The vestibular organs of the inner ear provide the brain with information about changes in head movement. If the vestibular system is not functioning properly, dizziness, vertigo, imbalance, spatial disorientation, and other symptoms can result.
An imbalance of signals between the two sides of the vestibular system will lead to vertigo or dizziness as the brain stem will not be able to coordinate the conflicting signals together.
Some of the commonest causes of dizziness involve a vestibular imbalance or conflict.
“I was feeling run down after a flu. I had noticed slight light-headedness a day or two previously. I awoke with severe spinning and nausea, I was sick and couldn’t get out of bed. After a couple of days I was able to get up, but since then I’ve been dizzy when I move about. I’ve not been able to return to work or walk outside.

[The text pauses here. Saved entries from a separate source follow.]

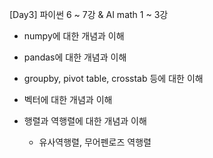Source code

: [Day3] 파이썬 6 ~ 7강 & AI math 1 ~ 3강

* numpy에 대한 개념과 이해
* pandas에 대한 개념과 이해
* groupby, pivot table, crosstab 등에 대한 이해

* 벡터에 대한 개념과 이해
* 행렬과 역행렬에 대한 개념과 이해
  * 유사역행렬, 무어펜로즈 역행렬

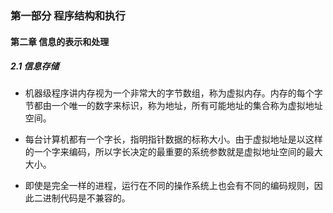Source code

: ### 第一部分 程序结构和执行

#### 第二章 信息的表示和处理

##### 2.1 信息存储

* 机器级程序讲内存视为一个非常大的字节数组，称为虚拟内存。内存的每个字节都由一个唯一的数字来标识，称为地址，所有可能地址的集合称为虚拟地址空间。

* 每台计算机都有一个字长，指明指针数据的标称大小。由于虚拟地址是以这样的一个字来编码，所以字长决定的最重要的系统参数就是虚拟地址空间的最大大小。

* 即使是完全一样的进程，运行在不同的操作系统上也会有不同的编码规则，因此二进制代码是不兼容的。

  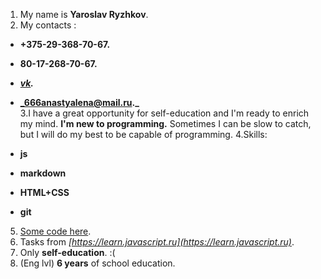1. My name is **Yaroslav Ryzhkov**.  
2. My contacts :   
  * **+375-29-368-70-67.**  

  *  **80-17-268-70-67.**  

  *   **_[vk](https://vk.com/neochenkrasivyizaika)._**  

  *   **_666anastyalena@mail.ru._**  
3.I have a great opportunity for self-education and I'm ready to enrich my mind. **I'm new to programming.** Sometimes I can be slow to catch, but I will do my best to be capable of programming. 
4.Skills:  
  * **js**  

  * **markdown**  

  * **HTML+CSS**  

  * **git**  
5.  [Some code here](https://github.com/Creator674/yarik_tasks).
6. Tasks from _[https://learn.javascript.ru](https://learn.javascript.ru)_.  
7. Only __self-education__. :(
8. (Eng lvl) **6 years** of school education.
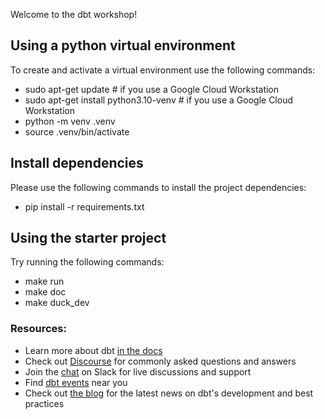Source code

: Welcome to the dbt workshop!

## Using a python virtual environment

To create and activate a virtual environment use the following commands:
- sudo apt-get update # if you use a Google Cloud Workstation
- sudo apt-get install python3.10-venv # if you use a Google Cloud Workstation
- python -m venv .venv
- source .venv/bin/activate

## Install dependencies

Please use the following commands to install the project dependencies:
- pip install -r requirements.txt

## Using the starter project

Try running the following commands:
- make run
- make doc
- make duck_dev

### Resources:
- Learn more about dbt [in the docs](https://docs.getdbt.com/docs/introduction)
- Check out [Discourse](https://discourse.getdbt.com/) for commonly asked questions and answers
- Join the [chat](https://community.getdbt.com/) on Slack for live discussions and support
- Find [dbt events](https://events.getdbt.com) near you
- Check out [the blog](https://blog.getdbt.com/) for the latest news on dbt's development and best practices
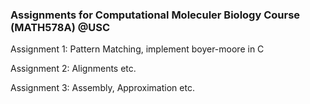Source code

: ### Assignments for Computational Moleculer Biology Course (MATH578A) @USC
Assignment 1: Pattern Matching, implement boyer-moore in C

Assignment 2: Alignments etc.

Assignment 3: Assembly, Approximation etc.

The doctors said there was nothing seriously wrong and that the symptoms would settle down. They haven’t, and I’m feeling really frustrated.” - Jeanie, aged 53, Aberdeen
Signals from the inner ear travel to the brain stem along the vestibular nerve. If the nerve from one side cannot transmit these signals, then a vestibular imbalance will result. One of the commonest causes of reduced vestibular nerve function is ischaemia (lack of blood), due to irritation from a virus. Occasionally, a bacterial infection may cause the ischaemia, and this may also affect the inner ear, causing loss of hearing. This is known as labrynthitis.
These conditions respond very well to a tailored course of vestibular exercises. Symptoms normally settle over 8-12 weeks.
Benign Positional Paroxysmal Vertigo (BPPV)
“I get a sudden attack of dizziness everytime I tilt my head back to look up at the ceiling or turn my head to one side. After 10-30 seconds it subsides. It’s also difficult to roll onto my side in bed or to bend forwards. I am fine so long as I avoid these positions, but it interferes with my life and I’m frightened about getting an attack in public.” - Margaret, aged 59, Elgin
This is the commonest form of vestibular problem. Roughly 20% of all dizziness is due to BPPV. It is usually treated easily and effectively with a simple manipulation, see the BPPV section for more details.
” I have random episodic attacks of dizziness. They may last for hours. I notice a pressure or ‘fullness’ in one ear, I find it difficult to hear on that side and I often hear ‘ringing’, before I’m violently dizzy and sick. The attacks seem to be worsening. In between the attacks I’m ok, but I am losing hearing on one side.” - Douglas, aged 48, Aberdeen
This is a disease affecting the concentration of fluids within the inner ear. Whilst it does often mean a progressive loss of hearing on one side, the dizziness and tinitus (ringing in the ear) can be effectively managed with vestibular training, allowing a return to normal life.
There are many other less common vestibular causes of dizziness, for example migraine, mal de debarquement (a sensation of rocking that persists after a cruise or other travel), or exposure to ototoxins (drugs or chemicals that are harmful to the inner ear.